===== DATASET EXTRACT
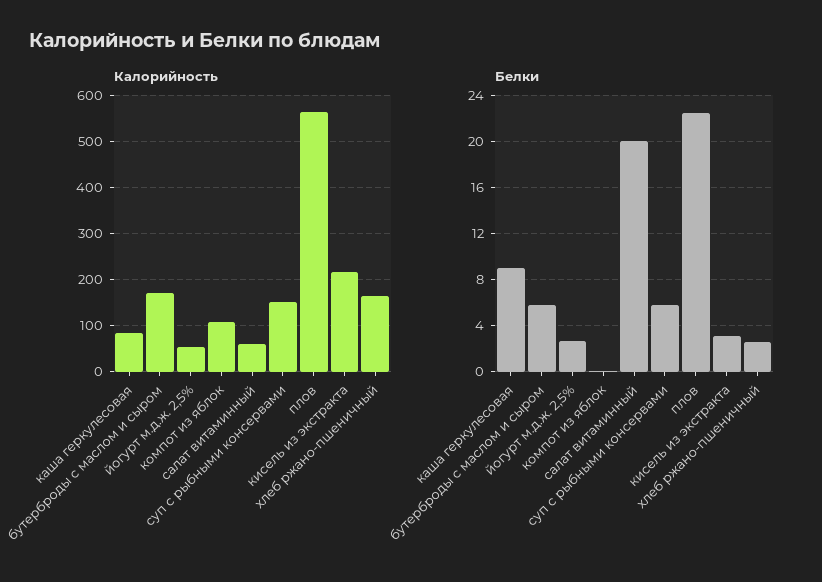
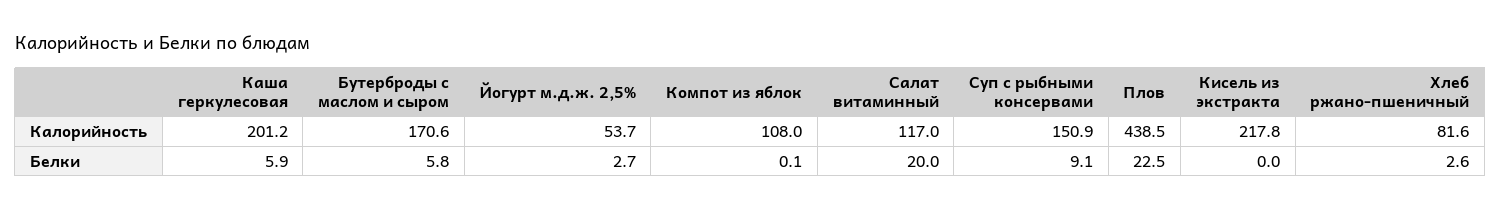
  {
    "Калорийность": {
-     "каша геркулесовая": 80,
+     "каша геркулесовая": 201.2,
      "бутерброды с маслом и сыром": 170.6,
      "йогурт м.д.ж. 2,5%": 53.7,
      "компот из яблок": 108,
-     "салат витаминный": 60,
+     "салат витаминный": 117,
      "суп с рыбными консервами": 150.9,
-     "плов": 560,
+     "плов": 438.5,
      "кисель из экстракта": 217.8,
-     "хлеб ржано-пшеничный": 160
+     "хлеб ржано-пшеничный": 81.6
    },
    "Белки": {
-     "каша геркулесовая": 9,
+     "каша геркулесовая": 5.9,
      "бутерброды с маслом и сыром": 5.8,
      "йогурт м.д.ж. 2,5%": 2.7,
      "компот из яблок": 0.1,
      "салат витаминный": 20,
-     "суп с рыбными консервами": 6,
+     "суп с рыбными консервами": 9.1,
      "плов": 22.5,
-     "кисель из экстракта": 3,
+     "кисель из экстракта": 0,
      "хлеб ржано-пшеничный": 2.6
    }
  }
==========
Could you restate each record word for word, keeping the pictures out?

  {
    "Калорийность": {
-     "каша геркулесовая": 80,
+     "каша геркулесовая": 201.2,
      "бутерброды с маслом и сыром": 170.6,
      "йогурт м.д.ж. 2,5%": 53.7,
      "компот из яблок": 108,
-     "салат витаминный": 60,
+     "салат витаминный": 117,
      "суп с рыбными консервами": 150.9,
-     "плов": 560,
+     "плов": 438.5,
      "кисель из экстракта": 217.8,
-     "хлеб ржано-пшеничный": 160
+     "хлеб ржано-пшеничный": 81.6
    },
    "Белки": {
-     "каша геркулесовая": 9,
+     "каша геркулесовая": 5.9,
      "бутерброды с маслом и сыром": 5.8,
      "йогурт м.д.ж. 2,5%": 2.7,
      "компот из яблок": 0.1,
      "салат витаминный": 20,
-     "суп с рыбными консервами": 6,
+     "суп с рыбными консервами": 9.1,
      "плов": 22.5,
-     "кисель из экстракта": 3,
+     "кисель из экстракта": 0,
      "хлеб ржано-пшеничный": 2.6
    }
  }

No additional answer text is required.